Chestnut is located in block 22/2a in the Central North Sea, about 290km east of Aberdeen in about 120m of water. Aberdeen-based Venture Production Plc is the operator, with a 69.9% interest, with Bow Valley Petroleum holding 15.1% and Atlantic Petroleum the other 15%.

Venture acquired a 5% stake in the field in 2001 and increased that holding to just less than 70% after its previous owners – a consortium including Amerada Hess, Premier Oil Exploration, Roc Oil UK, Fina Petroleum Development and AGIP UK – deemed it unviable as a standalone development.

"Chestnut is located in block 22/2a in the Central North Sea."

Originally discovered in 1986, it is one of the smallest and oldest undeveloped standalone oilfield developments in the North Sea, and the project illustrates an emerging trend in oil exploration. Venture, which specialises in exploiting such stranded, untapped reserves, has drilled a new, vertical water injection well and is re-using the horizontal production well drilled by the original consortium.

Chestnut has estimated net recoverable reserves of 6.8m barrels of oil equivalent, and production – which began in late September 2008 – is put at an initial average net rate of 6,000-10,000 boepd.

Venture has declined to release details of the project’s capital expenditure, although it has said that, as of October 2008, it is set to recoup the investment on a cash basis by about the end of the year.

Approval for the development of Chestnut was obtained from the UK Government’s Department of Trade and Industry in late 2005. The original consortium had drilled and tested the production well (22/2a-11X) in 2001 at rates of 10,000-15,000 barrels of oil per day.

The extended well test lasted for about four months and about a million barrels of oil were produced before it was shut in. Then, in mid-2006, the water injector well (22/2a-12) was drilled and showed pressure communication with the production well.

The two wells have been tied back to an FPSO, the Sevan Hummingbird, the second such Sevan Marine 300 unit to be built and the first cylindrical FPSO to be deployed in the North Sea. It is under a five-year contract to Venture worth about $365m, making it is much cheaper to deploy than conventional rigs and so allowing the commercial development of small fields, such as Chestnut.

The Hummingbird’s hull was built at the Yantai Raffles Shipyard in China, after which it was moved to the Keppel Verolme Shipyard in Rotterdam, where the outfitting and assembly of the processing plant took place.

- _Record extracts_:

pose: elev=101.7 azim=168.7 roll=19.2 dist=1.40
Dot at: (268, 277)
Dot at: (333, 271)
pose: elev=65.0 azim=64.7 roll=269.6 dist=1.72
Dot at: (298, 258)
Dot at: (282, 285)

- _Problems to solve_:
1. Answer the following from the text on the Chestnut oilfield:
(a) What percentage interest in the field does Bow Valley Petroleum hold?
(b) In what year was Chestnut originally discovered?
(c) At which shipyard was the Sevan Hummingbird's hull built?
2. Carry the text on the Chestnut oilfield forward from its last sentence.

- _Responses per task_:
1.
(a) 15.1%
(b) 1986
(c) The Yantai Raffles Shipyard in China

2.
The hull is fitted with the necessary machinery, power generators, transformers, electric boards, fire control systems, ballast pumps and cargo pumps. The main components on deck are living quarters with control rooms, a workshop, life vessels, helipad, cranes, on and offloading system for oil, and anchor winches.

The geo-stationary FPSO has an oil storage capacity of 300,000 bbls – about a month’s worth of production can carry up to three risers and umbilicals, and has an oil processing capacity of 30,000 bopd and a water injection capacity of 20,000 bowpd.

The oil is brought up from the reservoir through three risers from the wellhead. Sea water is injected to maintain pressure, while produced water from the well is treated, then discharged.

The oil is stored in tanks in the hull and then transported by a shuttle tanker, initially to Rotterdam but eventually elsewhere in Europe.

"The oil is brought up from the reservoir through three risers from the wellhead."

The Hummingbird will stay on location for the life of the Chestnut field, forecast to be between two-and-a-half and five years. A second Chestnut production well was spudded in early September 2008.

This well will be completed and tied-in during early 2009 and is expected to increase the recoverable reserves and production rates, and so extend the field’s life.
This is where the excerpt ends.